_THE TASK_. Show every line in the material below in which the string "local" appears.

* * * * * * * * *

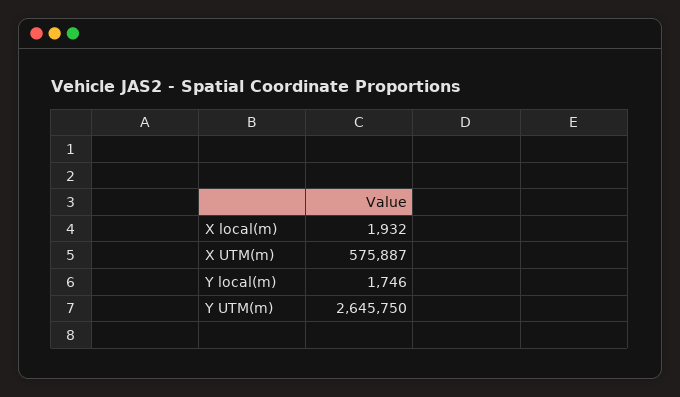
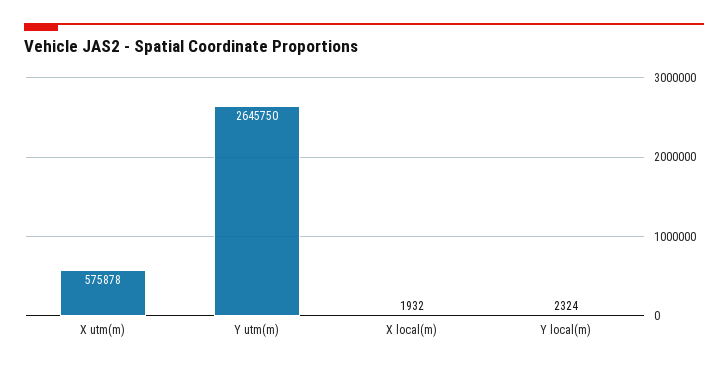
  {
    "X local(m)": 1932,
-   "X UTM(m)": 575887,
+   "X UTM(m)": 575878,
-   "Y local(m)": 1746,
+   "Y local(m)": 2324,
    "Y UTM(m)": 2645750
  }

* * * * * * * * *

_RESPONSE FOR THIS EXERCISE_.
    "X local(m)": 1932,
-   "Y local(m)": 1746,
+   "Y local(m)": 2324,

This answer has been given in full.